> **AVAILABLE DATA**
·····
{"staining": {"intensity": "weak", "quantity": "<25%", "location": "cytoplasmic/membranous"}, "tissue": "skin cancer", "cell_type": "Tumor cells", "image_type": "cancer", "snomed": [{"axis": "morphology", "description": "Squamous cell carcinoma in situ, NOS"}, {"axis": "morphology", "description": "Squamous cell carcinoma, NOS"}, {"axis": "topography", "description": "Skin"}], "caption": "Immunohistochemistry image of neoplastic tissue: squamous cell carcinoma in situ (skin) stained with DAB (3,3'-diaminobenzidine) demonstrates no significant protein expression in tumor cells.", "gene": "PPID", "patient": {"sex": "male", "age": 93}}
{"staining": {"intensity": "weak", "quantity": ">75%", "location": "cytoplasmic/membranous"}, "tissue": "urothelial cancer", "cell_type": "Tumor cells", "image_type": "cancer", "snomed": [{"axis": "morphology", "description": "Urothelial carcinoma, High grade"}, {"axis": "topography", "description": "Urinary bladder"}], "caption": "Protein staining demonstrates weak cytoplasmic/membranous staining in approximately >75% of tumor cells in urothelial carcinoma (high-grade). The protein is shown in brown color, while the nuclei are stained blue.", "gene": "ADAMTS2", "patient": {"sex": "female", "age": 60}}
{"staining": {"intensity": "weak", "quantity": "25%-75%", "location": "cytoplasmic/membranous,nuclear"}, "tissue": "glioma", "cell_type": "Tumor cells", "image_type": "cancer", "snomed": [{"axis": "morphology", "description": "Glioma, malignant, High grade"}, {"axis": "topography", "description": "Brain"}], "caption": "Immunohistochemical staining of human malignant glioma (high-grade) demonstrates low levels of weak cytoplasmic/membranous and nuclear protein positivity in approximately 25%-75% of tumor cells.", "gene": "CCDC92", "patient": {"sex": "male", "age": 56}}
·····
> **REQUIRED ACTION**
Without any alteration, retype all of the material above.

> **ANSWER SECTION**
{"staining": {"intensity": "weak", "quantity": "<25%", "location": "cytoplasmic/membranous"}, "tissue": "skin cancer", "cell_type": "Tumor cells", "image_type": "cancer", "snomed": [{"axis": "morphology", "description": "Squamous cell carcinoma in situ, NOS"}, {"axis": "morphology", "description": "Squamous cell carcinoma, NOS"}, {"axis": "topography", "description": "Skin"}], "caption": "Immunohistochemistry image of neoplastic tissue: squamous cell carcinoma in situ (skin) stained with DAB (3,3'-diaminobenzidine) demonstrates no significant protein expression in tumor cells.", "gene": "PPID", "patient": {"sex": "male", "age": 93}}
{"staining": {"intensity": "weak", "quantity": ">75%", "location": "cytoplasmic/membranous"}, "tissue": "urothelial cancer", "cell_type": "Tumor cells", "image_type": "cancer", "snomed": [{"axis": "morphology", "description": "Urothelial carcinoma, High grade"}, {"axis": "topography", "description": "Urinary bladder"}], "caption": "Protein staining demonstrates weak cytoplasmic/membranous staining in approximately >75% of tumor cells in urothelial carcinoma (high-grade). The protein is shown in brown color, while the nuclei are stained blue.", "gene": "ADAMTS2", "patient": {"sex": "female", "age": 60}}
{"staining": {"intensity": "weak", "quantity": "25%-75%", "location": "cytoplasmic/membranous,nuclear"}, "tissue": "glioma", "cell_type": "Tumor cells", "image_type": "cancer", "snomed": [{"axis": "morphology", "description": "Glioma, malignant, High grade"}, {"axis": "topography", "description": "Brain"}], "caption": "Immunohistochemical staining of human malignant glioma (high-grade) demonstrates low levels of weak cytoplasmic/membranous and nuclear protein positivity in approximately 25%-75% of tumor cells.", "gene": "CCDC92", "patient": {"sex": "male", "age": 56}}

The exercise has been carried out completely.